Bad Hair Day's performance is a success, and Linda, irritated, snaps at Gayle, telling her that they won't be playing any of her songs. Gayle is hurt and refuses to play with the band. As The Tatas get ready to perform, Linda has a flashback to the humiliating night of the talent show and flees the stage, crying. As she runs down the street, Jen and the kids see her and Jen convinces Linda that even if her band is bad, she should perform because she loves it, just as Jen acknowledges that she is a terrible babysitter, but that she loves doing it. Linda returns to the reunion and apologizes to everyone and to Gayle. Rather than singing any of their revenge songs, she invites Gayle to sing her song: a very sexual ode to Derek, who uncomfortably watches from the audience. The song is a rousing success and their classmates cheer. As they drive home, Bob and Linda remark on the good time they had, though the kids insist on popping Bob's pimple, which they succeed in doing, to his disappointment. Bob asks where Gayle is, and Linda states that Gayle found a ride home: after being enticed by her song, Derek and Gayle are hooking up in the back of his car.

==Reception==
Pilot Viruet of The A.V. Club gave the episode A−, saying "Purple Rain-union" was undoubtedly Linda's show but the rest of the Belchers were in fine form tonight, too. The children were stuck with terrible babysitter Jen and this especially annoyed Tina who had gotten used to her role as babysitter. That montage of the children punching each other so they’d all get black-eyes (what perfect/destructive childhood logic!) interspersed with Bad Hair Day's rock n' roll performance was an episode highlight. Meanwhile, Bob's pimple has him regress back to hating high school but in the adult world—or really, the dermatologist world—the pimple makes him oddly popular and he ends up enjoying the reunion he dreaded going to (the alcohol helps too, I'm sure). That shot of him cheering for Linda was very sweet; I love when Bob's Burgers shows how endlessly devoted Linda is to him and I love it even more when it's Bob's turn for a similar gesture. And Linda definitely deserved it."

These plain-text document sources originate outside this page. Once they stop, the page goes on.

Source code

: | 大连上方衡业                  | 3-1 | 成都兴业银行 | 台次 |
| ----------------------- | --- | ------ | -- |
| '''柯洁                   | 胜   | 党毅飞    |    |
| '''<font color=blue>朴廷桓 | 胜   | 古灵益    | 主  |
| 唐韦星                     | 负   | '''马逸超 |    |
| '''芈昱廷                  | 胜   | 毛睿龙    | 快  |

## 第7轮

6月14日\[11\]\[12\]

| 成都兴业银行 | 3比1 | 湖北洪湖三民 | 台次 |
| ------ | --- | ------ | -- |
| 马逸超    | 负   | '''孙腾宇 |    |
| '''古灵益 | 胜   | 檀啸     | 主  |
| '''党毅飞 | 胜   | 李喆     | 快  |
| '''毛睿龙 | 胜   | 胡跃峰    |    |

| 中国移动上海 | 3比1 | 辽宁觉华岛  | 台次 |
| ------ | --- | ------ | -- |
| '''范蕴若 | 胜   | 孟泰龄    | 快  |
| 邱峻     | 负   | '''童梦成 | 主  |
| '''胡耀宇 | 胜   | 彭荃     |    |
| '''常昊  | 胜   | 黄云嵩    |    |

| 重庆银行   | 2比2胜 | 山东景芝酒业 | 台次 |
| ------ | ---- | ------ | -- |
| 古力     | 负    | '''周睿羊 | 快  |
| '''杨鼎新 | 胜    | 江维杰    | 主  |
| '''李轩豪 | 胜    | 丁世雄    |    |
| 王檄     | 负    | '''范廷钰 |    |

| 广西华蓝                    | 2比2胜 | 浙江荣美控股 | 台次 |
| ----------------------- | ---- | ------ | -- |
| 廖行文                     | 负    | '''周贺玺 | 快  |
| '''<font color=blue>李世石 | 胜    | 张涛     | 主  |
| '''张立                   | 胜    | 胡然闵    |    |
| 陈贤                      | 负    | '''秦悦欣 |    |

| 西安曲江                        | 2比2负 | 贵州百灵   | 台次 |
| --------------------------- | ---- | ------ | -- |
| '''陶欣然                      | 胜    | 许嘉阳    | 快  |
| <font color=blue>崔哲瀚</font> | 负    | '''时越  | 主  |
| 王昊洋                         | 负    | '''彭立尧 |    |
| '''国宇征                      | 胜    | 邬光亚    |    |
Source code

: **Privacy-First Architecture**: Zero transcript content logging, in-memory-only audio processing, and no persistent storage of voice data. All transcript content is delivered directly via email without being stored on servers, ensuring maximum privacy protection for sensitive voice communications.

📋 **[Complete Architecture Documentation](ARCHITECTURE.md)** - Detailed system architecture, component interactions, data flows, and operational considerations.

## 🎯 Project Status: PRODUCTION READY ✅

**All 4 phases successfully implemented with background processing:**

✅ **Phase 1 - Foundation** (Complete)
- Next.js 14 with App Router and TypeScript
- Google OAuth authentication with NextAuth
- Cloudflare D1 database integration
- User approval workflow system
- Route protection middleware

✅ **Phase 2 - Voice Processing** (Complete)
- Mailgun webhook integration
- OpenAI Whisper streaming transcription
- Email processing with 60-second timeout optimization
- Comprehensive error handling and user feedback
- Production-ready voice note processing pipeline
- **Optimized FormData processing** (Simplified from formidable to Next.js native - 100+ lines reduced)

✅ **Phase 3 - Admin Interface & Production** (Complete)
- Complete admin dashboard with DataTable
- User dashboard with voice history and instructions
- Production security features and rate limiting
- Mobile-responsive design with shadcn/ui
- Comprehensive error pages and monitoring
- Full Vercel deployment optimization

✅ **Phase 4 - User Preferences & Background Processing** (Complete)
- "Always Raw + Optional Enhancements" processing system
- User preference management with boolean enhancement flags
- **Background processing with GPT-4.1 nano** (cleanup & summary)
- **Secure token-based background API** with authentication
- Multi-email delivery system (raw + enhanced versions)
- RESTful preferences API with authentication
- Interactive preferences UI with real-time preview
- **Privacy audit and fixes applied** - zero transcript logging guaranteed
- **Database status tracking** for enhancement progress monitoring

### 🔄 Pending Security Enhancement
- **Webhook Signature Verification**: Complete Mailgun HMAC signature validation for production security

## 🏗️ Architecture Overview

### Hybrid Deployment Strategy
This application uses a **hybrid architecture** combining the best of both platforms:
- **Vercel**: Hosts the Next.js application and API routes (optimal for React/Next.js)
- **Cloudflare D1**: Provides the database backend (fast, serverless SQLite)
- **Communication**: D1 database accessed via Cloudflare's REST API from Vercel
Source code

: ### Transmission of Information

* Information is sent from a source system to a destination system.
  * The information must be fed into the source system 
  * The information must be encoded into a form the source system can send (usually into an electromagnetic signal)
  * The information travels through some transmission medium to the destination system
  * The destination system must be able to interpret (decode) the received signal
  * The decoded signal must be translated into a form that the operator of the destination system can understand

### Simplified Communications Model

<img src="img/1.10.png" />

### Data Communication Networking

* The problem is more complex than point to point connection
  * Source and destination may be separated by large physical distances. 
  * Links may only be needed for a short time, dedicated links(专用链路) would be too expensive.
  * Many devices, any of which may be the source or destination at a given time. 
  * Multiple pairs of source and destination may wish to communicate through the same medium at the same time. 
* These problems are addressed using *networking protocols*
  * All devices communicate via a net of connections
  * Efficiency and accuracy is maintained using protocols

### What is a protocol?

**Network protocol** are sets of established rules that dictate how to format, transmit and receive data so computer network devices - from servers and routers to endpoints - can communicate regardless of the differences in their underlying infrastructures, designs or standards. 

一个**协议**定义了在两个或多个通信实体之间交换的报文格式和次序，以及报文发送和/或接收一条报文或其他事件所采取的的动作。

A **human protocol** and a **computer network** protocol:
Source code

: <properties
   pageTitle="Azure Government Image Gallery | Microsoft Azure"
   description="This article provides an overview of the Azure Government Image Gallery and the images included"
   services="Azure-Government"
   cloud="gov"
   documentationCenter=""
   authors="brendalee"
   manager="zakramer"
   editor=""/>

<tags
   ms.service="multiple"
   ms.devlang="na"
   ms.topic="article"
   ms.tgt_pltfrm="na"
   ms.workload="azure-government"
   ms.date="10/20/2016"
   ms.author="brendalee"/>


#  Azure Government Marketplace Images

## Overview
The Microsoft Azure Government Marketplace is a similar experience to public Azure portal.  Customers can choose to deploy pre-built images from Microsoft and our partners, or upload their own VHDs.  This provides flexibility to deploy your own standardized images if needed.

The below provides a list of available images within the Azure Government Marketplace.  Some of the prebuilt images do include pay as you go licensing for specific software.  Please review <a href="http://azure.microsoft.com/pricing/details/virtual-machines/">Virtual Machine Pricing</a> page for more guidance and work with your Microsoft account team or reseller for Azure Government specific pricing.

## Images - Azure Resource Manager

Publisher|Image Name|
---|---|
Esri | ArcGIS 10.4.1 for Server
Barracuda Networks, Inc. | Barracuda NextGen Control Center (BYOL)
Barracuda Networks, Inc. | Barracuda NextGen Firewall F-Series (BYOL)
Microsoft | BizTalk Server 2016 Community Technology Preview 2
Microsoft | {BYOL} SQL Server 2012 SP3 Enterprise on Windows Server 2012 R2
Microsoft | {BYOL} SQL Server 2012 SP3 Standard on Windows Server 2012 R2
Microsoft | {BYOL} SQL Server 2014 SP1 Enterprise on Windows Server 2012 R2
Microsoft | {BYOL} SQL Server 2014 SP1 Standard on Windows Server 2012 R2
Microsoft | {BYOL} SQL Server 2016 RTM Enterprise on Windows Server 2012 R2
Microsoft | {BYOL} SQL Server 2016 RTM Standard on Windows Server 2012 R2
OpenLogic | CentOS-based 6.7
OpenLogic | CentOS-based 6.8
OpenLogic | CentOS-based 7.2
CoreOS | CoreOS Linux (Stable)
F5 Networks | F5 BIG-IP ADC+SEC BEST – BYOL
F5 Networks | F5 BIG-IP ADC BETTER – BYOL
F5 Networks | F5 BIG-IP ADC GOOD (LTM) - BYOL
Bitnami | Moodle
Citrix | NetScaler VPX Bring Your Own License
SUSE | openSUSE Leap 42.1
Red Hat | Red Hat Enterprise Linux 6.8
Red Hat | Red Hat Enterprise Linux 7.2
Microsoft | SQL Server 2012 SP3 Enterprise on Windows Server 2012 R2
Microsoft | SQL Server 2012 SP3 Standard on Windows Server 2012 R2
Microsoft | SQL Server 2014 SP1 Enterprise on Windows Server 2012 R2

Robert Ham of Paste gave the episode a 9.3 out of 10, saying "Something that came to mind while watching this episode is that while I'm still grateful that Fox has given Bob's Burgers a chance to thrive on their vaunted Sunday night schedule, I almost wish they were on a network that let them play things out over a full half-hour with no commercial breaks. As undeniably great as the show is, it seems to whizz by between the ads, and is then over before you realize what hit you. Jokes sometimes don’t get enough time to sink in and you don't get a lot of quiet moments. Sure, they're filled with some amazing songs and gags and one-liners, but a little breathing room would be much appreciated." The episode received a 1.6 rating and was watched by a total of 3.39 million people. This made it the fourth most watched show on Animation Domination that night, losing to American Dad!, and repeats of Family Guy and The Simpsons with 3.54 million.

==Trivia==
This episode was referenced in Midwest emo song "Edward 40 Hands" by Mom Jeans.